Below are the records; copy every line in them that holds the string "left".

** Opening THE DATA block **

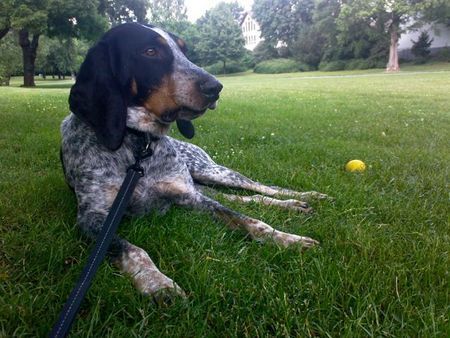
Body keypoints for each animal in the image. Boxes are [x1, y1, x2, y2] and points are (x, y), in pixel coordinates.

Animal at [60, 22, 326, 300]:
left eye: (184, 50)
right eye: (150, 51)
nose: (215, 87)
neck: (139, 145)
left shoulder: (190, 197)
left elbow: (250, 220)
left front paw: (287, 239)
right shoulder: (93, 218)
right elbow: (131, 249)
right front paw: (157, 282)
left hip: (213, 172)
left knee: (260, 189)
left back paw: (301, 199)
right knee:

** Closing THE DATA block **
** Opening THE DATA block **

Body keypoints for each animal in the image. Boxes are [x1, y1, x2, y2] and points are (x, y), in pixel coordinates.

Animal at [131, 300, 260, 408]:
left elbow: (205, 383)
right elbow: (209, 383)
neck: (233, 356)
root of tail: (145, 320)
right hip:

** Closing THE DATA block **

**SOLUTION TO THIS PROBLEM:**
left eye: (184, 50)
left shoulder: (190, 197)
left elbow: (250, 220)
left front paw: (287, 239)
left hip: (213, 172)
left knee: (260, 189)
left back paw: (301, 199)
left elbow: (205, 383)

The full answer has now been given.